2. The dissenting views appear to be that a defendant must have been both indicted and convicted of specific facts, which facts are the subject of estoppel in a subsequent action. No precedent stands for this proposition, nor do the dissenters cite to any relevant case law.
1. Curiously, the majority asserts without explanation that “[t]he dissenting [sic ] views appear to be that a defendant must have been both indicted and convicted of specific facts, which facts are the subject of estoppel in a subsequent action.” Why the majority believes that Justice Andrias and I appear to have embraced this proposition is puzzling. In any event, I need not and do not opine on the question of whether there are any circumstances under which a criminal action might necessarily determine the issue of whether a defendant committed certain acts that the defendant neither was charged with nor convicted of committing.
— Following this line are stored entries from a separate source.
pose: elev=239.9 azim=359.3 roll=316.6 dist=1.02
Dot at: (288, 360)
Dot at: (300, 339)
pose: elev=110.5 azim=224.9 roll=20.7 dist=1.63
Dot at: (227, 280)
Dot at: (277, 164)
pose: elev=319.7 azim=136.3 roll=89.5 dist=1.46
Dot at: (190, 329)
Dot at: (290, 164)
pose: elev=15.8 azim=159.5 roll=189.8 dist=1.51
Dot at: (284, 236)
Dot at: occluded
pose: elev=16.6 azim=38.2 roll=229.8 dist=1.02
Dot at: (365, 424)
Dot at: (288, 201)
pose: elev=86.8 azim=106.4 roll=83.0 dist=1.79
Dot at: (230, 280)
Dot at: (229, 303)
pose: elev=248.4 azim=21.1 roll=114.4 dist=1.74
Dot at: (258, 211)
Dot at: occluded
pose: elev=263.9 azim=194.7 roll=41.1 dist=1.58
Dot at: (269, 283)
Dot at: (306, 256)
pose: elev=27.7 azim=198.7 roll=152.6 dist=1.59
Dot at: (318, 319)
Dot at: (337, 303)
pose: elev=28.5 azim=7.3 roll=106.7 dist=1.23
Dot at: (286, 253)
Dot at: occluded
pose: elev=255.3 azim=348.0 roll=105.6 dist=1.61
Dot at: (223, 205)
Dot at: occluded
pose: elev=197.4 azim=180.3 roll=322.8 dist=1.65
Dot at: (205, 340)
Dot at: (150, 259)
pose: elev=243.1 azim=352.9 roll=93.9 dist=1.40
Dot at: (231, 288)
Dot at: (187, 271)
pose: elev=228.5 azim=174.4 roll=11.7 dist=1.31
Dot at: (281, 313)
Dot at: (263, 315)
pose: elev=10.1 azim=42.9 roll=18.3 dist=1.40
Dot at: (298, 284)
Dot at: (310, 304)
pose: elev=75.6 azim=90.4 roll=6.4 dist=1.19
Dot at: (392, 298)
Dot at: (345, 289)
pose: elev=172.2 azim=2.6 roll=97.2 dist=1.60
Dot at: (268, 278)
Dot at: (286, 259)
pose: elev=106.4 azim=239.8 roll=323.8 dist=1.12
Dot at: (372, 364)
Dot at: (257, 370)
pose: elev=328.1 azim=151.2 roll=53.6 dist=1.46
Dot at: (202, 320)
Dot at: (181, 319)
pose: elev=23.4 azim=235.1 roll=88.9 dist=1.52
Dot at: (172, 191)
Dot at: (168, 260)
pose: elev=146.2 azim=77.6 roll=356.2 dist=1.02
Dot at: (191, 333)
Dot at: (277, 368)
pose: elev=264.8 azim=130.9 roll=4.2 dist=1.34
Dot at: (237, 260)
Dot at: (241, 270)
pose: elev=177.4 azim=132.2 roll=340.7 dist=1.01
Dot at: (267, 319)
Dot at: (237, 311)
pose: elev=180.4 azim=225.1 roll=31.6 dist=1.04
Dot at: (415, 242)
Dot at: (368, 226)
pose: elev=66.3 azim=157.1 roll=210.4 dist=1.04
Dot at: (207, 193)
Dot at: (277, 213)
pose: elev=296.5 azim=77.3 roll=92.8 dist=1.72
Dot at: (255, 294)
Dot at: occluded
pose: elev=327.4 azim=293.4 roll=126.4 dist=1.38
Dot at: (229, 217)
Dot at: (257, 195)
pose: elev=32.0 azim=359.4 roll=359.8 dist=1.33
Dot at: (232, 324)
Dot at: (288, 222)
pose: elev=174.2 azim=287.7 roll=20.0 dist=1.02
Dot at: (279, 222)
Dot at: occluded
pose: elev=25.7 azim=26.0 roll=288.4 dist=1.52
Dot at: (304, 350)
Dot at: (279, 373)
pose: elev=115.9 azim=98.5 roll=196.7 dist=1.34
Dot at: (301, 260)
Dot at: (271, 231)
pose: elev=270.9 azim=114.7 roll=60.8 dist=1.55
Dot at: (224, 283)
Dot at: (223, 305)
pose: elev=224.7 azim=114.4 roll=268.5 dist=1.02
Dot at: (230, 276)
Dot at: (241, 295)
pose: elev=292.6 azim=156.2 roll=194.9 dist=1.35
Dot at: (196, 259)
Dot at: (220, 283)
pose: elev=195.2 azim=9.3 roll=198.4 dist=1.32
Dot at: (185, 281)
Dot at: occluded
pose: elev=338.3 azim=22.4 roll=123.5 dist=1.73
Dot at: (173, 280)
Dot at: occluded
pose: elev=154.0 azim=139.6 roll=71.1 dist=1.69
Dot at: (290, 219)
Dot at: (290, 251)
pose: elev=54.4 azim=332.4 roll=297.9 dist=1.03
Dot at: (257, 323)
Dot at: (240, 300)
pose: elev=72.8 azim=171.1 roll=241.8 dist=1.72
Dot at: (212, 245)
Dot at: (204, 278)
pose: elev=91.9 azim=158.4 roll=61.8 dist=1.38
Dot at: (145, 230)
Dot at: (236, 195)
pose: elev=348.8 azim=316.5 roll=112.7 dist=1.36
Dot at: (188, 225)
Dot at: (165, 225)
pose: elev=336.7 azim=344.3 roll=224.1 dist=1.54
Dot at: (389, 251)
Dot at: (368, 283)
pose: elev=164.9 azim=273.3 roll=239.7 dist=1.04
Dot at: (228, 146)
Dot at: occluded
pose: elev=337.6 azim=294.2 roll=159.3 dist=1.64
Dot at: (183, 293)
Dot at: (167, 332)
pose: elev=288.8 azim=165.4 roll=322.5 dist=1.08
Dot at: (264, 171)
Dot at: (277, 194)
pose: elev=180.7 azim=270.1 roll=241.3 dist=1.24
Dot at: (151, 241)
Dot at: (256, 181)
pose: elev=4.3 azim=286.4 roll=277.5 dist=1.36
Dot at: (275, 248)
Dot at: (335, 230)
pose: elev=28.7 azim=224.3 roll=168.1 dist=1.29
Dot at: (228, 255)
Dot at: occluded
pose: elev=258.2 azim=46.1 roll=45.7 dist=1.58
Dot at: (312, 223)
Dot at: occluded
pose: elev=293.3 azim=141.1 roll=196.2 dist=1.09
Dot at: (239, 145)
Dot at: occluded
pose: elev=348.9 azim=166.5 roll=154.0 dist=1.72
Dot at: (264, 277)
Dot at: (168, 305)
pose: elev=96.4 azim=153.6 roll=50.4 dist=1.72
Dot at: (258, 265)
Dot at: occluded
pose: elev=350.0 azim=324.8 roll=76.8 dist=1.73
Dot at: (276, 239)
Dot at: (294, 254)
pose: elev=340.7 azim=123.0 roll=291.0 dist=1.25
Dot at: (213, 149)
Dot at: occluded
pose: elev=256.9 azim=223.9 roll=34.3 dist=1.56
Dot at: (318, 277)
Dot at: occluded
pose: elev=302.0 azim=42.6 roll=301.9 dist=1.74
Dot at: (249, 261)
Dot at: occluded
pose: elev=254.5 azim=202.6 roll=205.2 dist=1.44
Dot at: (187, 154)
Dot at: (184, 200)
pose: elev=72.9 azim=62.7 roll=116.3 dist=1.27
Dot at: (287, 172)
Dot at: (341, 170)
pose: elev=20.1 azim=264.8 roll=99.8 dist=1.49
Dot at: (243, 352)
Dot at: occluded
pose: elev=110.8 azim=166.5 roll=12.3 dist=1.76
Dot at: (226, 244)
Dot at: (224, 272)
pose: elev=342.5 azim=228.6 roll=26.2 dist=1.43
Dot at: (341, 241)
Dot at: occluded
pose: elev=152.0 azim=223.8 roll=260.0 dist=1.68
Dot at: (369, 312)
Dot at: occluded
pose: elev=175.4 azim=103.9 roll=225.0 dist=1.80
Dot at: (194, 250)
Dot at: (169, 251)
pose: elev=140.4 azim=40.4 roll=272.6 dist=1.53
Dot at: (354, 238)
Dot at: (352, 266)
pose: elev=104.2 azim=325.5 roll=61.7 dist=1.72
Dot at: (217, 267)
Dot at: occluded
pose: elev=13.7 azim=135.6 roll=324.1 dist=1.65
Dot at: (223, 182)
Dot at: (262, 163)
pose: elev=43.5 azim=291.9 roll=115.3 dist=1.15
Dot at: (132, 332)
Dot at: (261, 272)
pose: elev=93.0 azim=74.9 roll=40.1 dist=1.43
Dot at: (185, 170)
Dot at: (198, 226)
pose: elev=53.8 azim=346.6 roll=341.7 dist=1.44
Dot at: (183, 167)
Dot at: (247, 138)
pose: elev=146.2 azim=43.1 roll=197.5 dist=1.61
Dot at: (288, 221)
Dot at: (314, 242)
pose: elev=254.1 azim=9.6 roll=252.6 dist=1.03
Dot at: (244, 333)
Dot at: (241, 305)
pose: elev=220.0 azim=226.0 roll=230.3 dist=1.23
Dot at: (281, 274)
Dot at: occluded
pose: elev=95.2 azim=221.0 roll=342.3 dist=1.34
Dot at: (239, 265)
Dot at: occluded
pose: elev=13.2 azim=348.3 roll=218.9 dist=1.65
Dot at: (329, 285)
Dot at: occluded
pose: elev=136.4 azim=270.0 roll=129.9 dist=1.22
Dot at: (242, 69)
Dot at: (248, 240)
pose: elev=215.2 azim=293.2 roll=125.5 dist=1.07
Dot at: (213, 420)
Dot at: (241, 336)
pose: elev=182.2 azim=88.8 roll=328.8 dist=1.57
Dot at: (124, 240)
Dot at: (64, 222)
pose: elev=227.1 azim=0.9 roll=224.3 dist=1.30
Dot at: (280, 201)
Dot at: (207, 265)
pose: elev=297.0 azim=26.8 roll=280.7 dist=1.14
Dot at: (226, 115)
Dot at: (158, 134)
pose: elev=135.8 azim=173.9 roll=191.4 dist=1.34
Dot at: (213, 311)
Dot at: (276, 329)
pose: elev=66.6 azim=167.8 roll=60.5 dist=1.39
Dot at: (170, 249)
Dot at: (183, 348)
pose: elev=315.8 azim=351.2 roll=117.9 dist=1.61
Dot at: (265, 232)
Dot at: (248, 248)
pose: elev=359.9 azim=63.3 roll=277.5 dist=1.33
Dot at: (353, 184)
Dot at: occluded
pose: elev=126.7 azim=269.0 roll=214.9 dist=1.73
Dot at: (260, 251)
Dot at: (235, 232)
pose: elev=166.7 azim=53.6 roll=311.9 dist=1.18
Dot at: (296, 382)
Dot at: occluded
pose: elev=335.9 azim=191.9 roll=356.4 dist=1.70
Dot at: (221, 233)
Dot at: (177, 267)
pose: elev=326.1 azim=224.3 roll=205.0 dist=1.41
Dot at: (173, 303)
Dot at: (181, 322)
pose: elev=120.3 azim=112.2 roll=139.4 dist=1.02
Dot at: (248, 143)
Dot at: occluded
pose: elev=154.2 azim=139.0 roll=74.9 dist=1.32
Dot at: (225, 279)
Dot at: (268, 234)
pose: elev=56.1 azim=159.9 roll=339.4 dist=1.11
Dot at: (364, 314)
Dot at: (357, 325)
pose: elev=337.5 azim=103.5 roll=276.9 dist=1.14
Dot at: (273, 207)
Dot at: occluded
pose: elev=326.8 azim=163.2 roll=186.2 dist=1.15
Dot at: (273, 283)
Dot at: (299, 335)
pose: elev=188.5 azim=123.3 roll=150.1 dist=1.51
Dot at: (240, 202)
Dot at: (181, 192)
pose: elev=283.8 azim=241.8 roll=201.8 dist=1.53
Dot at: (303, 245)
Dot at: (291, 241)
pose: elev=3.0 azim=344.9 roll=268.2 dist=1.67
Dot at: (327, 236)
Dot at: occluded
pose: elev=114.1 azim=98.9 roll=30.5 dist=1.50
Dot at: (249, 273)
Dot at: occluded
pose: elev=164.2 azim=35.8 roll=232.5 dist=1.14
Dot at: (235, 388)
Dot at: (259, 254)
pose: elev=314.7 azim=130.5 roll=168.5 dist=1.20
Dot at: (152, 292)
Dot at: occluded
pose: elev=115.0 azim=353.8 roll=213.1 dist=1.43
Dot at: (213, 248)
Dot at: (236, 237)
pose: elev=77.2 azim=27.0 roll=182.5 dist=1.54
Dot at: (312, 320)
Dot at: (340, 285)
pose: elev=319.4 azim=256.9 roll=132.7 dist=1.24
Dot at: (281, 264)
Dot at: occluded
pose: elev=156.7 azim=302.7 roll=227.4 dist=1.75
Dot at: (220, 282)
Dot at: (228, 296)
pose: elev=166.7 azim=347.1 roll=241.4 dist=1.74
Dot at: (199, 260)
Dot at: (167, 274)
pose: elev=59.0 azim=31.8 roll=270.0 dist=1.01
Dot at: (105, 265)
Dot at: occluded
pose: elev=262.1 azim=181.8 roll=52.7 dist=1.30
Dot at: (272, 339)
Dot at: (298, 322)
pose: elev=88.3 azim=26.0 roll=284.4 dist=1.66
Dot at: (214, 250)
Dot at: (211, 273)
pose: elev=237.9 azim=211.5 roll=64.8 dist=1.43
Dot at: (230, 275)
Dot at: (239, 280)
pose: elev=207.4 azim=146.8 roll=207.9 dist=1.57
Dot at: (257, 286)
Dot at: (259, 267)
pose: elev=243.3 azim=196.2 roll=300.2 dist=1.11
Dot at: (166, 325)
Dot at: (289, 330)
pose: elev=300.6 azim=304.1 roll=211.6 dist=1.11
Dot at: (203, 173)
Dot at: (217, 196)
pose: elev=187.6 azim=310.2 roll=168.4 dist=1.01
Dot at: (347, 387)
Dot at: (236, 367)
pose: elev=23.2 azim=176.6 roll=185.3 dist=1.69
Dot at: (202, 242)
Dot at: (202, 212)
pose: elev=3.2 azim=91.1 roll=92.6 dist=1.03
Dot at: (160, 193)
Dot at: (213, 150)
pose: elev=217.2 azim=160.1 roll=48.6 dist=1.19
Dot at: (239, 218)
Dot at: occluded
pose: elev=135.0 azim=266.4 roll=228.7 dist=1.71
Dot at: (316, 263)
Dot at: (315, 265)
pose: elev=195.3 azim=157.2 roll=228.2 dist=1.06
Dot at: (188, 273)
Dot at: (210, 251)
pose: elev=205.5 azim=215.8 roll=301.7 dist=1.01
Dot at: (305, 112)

2. Contrary to the majority's suggestion, in each of these cases compensatory damages were awarded for intentionally inflicted injuries. That the injuries causing Lisa's death were inflicted by her father and not a stranger is without question relevant to the award of punitive damages (Cooper Industries, Inc., 532 U.S. at 432, 121 S.Ct. 1678 [a jury's “imposition of punitive damages is an expression of its moral condemnation”] ). The relevance of that outrage to the award of compensatory damages, however, is far less clear. Whatever its relevance, I cannot agree with the majority that it is sufficient to relieve this Court of its obligation to “determine what awards have been previously approved on appellate review and decide whether the instant award falls within those boundaries” (Donlon, 284 A.D.2d at 18, 727 N.Y.S.2d 94). Moreover, the award appears to exceed the highest awards sustained by appellate courts in recent years for past pain and suffering (see e.g. Matter of New York Asbestos Litig., 28 A.D.3d 255, 812 N.Y.S.2d 514  [$3 million]; Ruby v. Budget Rent A Car Corp., 23 A.D.3d 257, 806 N.Y.S.2d 12  [$2 million], lv. denied 6 N.Y.3d 712, 816 N.Y.S.2d 747, 849 N.E.2d 970 ; Cruz v. Long Is. R.R. Co., 22 A.D.3d 451, 803 N.Y.S.2d 91  [$3 million], lv. denied 6 N.Y.3d 703, 811 N.Y.S.2d 335, 844 N.E.2d 790 ; Hotaling v. CSX Transp., 5 A.D.3d 964, 773 N.Y.S.2d 755  [$4 million]; Weigl v. Quincy Specialties Co., 1 A.D.3d 132, 766 N.Y.S.2d 428 , affg. 190 Misc.2d 1, 735 N.Y.S.2d 729  [$4 million (as reduced by trial court) ]; Reed v. City of New York, supra [$2.5 million]; Mundy v. New York City Transit Auth., 299 A.D.2d 243, 749 N.Y.S.2d 710 , lv. denied 100 N.Y.2d 509, 766 N.Y.S.2d 163, 798 N.E.2d 347  [$3 million] ).
All concur except ANDRIAS and McGUIRE, JJ., who each concur in part and dissent in part in separate Opinions.